TASK REQUIREMENTS>
Locate every line in the material below that contains the string "built", and copy each of those lines. Matches are case-sensitive.

— Begin INPUT —

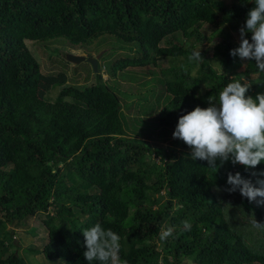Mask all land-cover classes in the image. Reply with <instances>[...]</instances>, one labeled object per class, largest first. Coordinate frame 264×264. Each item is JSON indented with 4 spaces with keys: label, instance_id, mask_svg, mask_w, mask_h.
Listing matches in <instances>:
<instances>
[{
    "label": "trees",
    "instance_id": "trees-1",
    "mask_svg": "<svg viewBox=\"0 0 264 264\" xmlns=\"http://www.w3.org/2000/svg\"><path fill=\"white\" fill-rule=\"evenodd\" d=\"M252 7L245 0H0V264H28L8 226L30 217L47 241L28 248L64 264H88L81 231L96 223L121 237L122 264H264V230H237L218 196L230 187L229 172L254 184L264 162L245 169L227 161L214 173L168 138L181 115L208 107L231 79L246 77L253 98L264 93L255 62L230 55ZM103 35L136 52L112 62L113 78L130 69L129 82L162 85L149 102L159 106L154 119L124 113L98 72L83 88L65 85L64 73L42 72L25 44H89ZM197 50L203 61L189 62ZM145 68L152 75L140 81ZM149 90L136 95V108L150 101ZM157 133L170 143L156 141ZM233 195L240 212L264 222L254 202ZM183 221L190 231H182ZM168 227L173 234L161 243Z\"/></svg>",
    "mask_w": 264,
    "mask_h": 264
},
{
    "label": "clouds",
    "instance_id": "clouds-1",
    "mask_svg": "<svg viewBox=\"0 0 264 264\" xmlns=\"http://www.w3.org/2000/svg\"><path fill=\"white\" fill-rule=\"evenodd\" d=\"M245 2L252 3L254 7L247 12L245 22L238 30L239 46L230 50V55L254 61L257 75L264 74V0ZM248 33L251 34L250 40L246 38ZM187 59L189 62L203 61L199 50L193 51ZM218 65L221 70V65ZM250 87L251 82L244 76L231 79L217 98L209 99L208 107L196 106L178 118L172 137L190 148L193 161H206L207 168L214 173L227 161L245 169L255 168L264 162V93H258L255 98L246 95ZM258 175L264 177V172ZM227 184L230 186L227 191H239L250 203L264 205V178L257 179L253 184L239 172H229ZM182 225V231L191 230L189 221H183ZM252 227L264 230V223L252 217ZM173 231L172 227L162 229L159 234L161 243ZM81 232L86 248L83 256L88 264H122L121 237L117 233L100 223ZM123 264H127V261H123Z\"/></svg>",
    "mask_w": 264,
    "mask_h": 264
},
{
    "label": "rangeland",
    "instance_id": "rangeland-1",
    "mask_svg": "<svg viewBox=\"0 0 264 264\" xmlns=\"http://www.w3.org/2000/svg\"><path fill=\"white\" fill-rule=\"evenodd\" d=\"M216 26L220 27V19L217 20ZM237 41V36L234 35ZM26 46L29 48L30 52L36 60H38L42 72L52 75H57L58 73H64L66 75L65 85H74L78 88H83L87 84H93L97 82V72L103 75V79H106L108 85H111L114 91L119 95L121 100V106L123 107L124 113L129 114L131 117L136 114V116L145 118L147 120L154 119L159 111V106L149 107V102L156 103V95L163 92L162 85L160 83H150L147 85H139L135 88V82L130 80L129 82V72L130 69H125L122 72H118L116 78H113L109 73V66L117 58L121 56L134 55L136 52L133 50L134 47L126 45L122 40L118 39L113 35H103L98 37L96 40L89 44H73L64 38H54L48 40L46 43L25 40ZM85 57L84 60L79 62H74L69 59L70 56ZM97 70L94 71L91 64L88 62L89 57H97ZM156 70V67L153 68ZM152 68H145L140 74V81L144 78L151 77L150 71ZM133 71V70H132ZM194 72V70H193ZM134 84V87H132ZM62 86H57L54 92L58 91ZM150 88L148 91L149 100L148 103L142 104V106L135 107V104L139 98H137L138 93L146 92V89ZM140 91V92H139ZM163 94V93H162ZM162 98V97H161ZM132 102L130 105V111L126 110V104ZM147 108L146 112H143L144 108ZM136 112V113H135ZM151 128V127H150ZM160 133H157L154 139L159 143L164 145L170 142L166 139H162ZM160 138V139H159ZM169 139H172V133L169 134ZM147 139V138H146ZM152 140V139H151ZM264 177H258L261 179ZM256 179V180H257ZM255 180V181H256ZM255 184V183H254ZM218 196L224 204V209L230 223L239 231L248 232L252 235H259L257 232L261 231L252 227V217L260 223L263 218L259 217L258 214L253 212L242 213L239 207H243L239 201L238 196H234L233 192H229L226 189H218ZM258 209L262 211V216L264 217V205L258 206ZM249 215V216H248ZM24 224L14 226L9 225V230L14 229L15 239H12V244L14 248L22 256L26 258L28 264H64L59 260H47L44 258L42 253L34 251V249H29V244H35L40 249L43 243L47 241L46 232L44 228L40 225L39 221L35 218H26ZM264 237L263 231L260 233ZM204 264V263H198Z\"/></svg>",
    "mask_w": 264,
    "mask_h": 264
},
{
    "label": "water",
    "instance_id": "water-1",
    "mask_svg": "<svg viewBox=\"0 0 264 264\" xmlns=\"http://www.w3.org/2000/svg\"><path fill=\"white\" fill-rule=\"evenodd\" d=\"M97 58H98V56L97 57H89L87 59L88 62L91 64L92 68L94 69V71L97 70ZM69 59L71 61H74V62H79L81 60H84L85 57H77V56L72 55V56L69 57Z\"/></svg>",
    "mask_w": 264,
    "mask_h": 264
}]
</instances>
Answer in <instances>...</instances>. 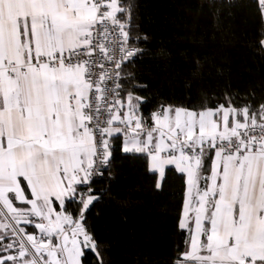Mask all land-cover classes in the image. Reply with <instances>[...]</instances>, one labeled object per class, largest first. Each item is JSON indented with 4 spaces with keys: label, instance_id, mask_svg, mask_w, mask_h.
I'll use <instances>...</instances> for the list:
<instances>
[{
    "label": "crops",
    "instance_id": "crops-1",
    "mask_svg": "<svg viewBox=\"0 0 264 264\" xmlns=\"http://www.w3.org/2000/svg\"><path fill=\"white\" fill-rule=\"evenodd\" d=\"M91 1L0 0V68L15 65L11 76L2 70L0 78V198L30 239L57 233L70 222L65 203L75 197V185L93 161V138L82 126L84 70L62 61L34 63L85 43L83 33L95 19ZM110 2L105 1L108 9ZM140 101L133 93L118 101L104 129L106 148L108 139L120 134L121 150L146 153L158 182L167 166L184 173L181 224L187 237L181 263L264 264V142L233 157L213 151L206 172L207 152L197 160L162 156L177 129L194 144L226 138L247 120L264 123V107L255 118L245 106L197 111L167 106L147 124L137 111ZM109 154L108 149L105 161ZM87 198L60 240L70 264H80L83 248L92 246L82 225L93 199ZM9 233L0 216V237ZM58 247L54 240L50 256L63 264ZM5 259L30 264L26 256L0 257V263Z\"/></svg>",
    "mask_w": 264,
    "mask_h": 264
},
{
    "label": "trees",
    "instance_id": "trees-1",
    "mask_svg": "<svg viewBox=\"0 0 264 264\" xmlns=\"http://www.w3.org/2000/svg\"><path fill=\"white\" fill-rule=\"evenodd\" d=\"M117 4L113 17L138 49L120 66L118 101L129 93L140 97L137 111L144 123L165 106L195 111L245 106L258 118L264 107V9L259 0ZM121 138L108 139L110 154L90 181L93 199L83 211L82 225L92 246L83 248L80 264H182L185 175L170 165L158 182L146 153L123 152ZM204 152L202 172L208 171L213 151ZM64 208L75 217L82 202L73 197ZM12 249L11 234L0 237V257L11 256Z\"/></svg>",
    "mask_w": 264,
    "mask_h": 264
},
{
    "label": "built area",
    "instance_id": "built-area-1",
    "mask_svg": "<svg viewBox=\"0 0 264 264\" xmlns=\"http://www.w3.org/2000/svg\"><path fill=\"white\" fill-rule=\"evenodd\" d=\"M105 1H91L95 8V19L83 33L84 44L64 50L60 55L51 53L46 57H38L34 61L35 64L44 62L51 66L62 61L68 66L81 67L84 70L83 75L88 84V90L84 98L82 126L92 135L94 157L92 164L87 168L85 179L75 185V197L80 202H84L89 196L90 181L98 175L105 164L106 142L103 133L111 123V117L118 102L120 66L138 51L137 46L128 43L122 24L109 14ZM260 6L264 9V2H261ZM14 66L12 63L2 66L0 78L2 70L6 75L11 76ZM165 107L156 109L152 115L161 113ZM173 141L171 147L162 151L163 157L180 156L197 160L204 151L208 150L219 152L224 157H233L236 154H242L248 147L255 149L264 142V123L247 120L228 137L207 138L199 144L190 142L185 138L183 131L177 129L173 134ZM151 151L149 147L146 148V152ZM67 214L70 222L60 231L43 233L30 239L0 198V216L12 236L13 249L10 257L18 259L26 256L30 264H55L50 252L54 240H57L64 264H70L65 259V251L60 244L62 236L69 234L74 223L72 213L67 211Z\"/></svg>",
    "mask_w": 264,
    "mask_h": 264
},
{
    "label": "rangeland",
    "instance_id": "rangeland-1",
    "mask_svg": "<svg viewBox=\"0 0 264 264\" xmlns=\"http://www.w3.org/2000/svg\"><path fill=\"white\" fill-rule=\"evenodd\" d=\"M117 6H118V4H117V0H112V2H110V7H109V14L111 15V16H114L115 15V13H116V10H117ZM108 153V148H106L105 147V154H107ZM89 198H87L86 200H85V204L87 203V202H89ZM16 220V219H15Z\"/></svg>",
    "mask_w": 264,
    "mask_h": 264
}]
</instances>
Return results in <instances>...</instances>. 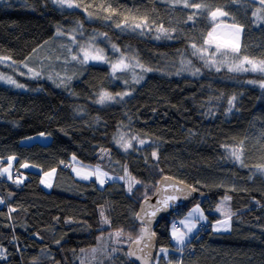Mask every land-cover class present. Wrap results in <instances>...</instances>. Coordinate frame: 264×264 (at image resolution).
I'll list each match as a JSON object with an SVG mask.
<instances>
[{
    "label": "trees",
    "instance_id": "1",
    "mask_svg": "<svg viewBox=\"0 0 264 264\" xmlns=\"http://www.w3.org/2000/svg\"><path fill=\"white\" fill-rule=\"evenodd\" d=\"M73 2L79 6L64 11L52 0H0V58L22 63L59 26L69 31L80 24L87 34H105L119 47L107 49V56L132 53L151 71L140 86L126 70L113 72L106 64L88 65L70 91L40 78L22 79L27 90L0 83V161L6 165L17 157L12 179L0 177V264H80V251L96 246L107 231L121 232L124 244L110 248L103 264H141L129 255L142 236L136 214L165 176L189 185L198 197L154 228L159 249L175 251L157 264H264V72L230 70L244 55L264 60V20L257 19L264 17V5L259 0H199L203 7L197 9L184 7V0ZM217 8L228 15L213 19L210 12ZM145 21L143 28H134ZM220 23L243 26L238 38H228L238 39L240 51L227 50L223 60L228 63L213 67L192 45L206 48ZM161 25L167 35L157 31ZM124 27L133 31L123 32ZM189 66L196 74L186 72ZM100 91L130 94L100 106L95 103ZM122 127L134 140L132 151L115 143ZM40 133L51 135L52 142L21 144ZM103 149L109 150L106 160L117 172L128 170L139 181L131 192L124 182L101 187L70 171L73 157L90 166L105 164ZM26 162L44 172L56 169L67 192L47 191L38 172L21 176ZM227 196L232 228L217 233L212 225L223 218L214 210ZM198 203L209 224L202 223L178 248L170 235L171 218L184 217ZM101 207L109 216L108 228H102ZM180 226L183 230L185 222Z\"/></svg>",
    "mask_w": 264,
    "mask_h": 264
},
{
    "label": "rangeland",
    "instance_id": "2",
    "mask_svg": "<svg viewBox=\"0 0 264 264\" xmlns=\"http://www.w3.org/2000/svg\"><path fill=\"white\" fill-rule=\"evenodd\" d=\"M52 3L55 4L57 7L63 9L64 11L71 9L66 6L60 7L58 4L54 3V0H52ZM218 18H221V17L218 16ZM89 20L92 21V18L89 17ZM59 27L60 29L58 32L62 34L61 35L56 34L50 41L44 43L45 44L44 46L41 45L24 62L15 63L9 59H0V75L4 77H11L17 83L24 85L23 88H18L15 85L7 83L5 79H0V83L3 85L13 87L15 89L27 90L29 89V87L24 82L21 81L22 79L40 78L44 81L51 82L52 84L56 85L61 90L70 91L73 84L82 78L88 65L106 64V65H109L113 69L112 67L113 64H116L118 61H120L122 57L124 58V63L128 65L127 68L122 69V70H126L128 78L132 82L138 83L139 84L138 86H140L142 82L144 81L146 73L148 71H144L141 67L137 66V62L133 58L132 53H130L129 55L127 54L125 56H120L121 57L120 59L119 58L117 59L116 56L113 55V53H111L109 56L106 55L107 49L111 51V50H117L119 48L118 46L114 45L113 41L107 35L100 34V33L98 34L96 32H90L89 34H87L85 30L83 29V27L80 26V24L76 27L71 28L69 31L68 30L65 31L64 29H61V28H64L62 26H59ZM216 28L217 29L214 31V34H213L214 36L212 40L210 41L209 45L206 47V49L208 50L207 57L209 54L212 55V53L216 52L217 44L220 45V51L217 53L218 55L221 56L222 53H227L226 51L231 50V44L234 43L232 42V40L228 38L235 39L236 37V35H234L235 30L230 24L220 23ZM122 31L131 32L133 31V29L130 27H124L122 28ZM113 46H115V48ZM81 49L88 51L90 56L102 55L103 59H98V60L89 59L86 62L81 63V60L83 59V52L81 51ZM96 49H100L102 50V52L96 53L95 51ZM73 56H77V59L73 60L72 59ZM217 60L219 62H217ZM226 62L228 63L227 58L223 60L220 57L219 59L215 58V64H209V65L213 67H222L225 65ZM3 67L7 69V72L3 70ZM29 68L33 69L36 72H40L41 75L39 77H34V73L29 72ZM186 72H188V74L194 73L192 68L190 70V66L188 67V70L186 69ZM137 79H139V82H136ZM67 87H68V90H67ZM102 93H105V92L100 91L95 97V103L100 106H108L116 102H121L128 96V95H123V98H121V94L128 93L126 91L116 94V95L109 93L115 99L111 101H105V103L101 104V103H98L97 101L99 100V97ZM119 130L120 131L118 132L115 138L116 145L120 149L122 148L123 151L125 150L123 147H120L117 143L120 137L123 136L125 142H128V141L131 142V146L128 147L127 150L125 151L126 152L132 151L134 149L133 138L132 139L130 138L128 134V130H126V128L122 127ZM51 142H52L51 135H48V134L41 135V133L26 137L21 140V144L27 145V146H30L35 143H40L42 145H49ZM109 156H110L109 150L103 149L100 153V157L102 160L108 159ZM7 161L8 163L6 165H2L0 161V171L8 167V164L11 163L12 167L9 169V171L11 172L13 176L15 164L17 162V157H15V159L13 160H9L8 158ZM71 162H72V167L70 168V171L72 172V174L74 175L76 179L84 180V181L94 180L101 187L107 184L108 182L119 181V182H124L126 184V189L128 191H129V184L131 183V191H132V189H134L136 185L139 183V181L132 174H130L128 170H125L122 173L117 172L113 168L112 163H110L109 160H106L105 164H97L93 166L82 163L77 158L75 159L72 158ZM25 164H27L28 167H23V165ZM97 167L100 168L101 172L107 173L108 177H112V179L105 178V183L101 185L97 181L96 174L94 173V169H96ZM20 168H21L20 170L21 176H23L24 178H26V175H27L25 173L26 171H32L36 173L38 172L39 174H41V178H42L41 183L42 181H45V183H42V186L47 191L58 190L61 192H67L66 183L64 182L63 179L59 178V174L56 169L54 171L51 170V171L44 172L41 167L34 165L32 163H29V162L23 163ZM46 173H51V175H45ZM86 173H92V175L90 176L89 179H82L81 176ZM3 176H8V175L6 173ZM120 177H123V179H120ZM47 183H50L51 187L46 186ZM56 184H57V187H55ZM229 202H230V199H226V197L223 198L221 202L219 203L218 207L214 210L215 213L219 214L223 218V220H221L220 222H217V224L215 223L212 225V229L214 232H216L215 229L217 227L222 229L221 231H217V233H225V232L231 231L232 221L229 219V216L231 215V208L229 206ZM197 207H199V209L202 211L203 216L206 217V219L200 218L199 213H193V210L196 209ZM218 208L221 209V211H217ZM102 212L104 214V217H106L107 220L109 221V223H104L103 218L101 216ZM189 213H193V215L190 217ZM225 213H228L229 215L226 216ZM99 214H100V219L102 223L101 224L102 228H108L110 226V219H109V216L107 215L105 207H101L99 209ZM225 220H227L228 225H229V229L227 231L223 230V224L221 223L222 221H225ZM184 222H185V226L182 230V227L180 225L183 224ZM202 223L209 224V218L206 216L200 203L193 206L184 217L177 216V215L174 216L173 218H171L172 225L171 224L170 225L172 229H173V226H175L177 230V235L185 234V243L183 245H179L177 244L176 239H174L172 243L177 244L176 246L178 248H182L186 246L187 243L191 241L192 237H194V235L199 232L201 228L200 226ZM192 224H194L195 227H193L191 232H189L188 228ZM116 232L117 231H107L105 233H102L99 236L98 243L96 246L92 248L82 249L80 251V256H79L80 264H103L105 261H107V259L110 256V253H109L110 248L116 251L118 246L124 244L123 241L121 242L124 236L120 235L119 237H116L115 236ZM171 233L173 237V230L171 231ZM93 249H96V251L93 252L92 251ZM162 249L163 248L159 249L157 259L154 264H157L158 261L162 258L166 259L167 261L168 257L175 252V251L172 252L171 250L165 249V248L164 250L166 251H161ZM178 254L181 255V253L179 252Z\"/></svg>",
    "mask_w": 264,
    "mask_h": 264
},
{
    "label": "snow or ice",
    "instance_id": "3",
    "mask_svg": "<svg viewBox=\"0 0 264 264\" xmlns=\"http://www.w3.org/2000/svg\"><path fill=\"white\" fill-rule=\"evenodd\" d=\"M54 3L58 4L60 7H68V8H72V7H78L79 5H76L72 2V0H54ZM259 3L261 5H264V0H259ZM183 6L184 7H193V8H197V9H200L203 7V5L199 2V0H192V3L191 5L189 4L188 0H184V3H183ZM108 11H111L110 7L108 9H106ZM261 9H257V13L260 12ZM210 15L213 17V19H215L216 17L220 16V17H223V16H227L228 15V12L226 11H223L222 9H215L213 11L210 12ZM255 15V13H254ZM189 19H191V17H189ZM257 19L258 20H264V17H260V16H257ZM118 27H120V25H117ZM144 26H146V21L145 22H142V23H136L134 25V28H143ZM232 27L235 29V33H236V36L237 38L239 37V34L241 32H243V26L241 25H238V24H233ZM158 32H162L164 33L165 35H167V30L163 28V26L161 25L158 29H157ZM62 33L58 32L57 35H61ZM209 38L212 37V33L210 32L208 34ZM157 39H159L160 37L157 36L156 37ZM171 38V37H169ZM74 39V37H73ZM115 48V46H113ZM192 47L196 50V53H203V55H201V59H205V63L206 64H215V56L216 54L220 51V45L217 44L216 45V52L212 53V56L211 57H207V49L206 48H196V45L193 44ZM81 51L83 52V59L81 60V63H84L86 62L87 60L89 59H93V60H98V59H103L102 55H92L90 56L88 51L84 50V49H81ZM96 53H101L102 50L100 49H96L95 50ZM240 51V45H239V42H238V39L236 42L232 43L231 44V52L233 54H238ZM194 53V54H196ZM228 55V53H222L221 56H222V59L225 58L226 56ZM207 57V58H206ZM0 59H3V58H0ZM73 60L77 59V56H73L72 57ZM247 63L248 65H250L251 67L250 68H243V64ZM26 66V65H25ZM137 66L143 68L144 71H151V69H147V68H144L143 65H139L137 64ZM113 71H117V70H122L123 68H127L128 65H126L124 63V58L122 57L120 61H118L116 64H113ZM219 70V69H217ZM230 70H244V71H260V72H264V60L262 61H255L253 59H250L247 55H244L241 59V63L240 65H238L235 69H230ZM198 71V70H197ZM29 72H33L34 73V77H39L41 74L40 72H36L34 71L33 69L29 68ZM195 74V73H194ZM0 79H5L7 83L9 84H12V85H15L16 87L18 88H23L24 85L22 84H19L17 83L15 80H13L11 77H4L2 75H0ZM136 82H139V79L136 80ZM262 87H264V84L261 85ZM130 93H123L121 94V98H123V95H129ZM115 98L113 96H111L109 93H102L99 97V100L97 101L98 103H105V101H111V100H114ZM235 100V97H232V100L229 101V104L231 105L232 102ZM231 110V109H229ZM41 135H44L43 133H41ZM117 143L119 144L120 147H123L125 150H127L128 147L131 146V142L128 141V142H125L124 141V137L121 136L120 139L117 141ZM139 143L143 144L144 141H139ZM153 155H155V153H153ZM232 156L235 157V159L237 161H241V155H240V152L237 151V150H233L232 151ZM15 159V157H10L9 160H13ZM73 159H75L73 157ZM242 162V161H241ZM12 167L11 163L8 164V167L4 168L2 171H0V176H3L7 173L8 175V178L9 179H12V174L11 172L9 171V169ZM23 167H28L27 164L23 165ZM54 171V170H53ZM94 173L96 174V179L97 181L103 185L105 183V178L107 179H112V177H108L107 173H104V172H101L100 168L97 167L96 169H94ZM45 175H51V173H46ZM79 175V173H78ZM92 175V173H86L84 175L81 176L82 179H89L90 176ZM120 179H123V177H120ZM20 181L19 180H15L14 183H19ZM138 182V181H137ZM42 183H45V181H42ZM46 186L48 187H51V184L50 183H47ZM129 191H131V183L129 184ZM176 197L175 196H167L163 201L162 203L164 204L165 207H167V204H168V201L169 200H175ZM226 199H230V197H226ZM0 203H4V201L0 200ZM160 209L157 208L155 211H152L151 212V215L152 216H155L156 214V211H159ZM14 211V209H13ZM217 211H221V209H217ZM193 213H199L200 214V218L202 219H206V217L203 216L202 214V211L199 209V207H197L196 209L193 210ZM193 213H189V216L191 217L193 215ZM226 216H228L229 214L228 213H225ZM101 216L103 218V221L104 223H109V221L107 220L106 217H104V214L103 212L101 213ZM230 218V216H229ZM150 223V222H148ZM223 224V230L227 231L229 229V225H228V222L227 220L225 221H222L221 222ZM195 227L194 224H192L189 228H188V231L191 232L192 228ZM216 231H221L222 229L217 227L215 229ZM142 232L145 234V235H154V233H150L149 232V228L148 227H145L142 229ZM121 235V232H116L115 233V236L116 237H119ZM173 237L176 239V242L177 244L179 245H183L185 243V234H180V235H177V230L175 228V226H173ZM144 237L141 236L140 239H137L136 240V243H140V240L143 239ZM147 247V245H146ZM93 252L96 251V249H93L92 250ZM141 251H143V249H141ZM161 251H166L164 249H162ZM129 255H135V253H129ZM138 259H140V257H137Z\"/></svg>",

— End INPUT —

RESULT FOR THIS TASK>
    "label": "built area",
    "instance_id": "built-area-1",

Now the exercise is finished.